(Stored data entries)
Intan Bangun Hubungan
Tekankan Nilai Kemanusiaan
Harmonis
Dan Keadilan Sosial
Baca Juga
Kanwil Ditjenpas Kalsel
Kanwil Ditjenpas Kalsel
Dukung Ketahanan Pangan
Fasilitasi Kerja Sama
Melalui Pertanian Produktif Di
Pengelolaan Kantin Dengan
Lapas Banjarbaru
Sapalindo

Task prompt:
Print the records once more, exactly as written.

Exercise solution:
Intan Bangun Hubungan
Tekankan Nilai Kemanusiaan
Harmonis
Dan Keadilan Sosial
Baca Juga
Kanwil Ditjenpas Kalsel
Kanwil Ditjenpas Kalsel
Dukung Ketahanan Pangan
Fasilitasi Kerja Sama
Melalui Pertanian Produktif Di
Pengelolaan Kantin Dengan
Lapas Banjarbaru
Sapalindo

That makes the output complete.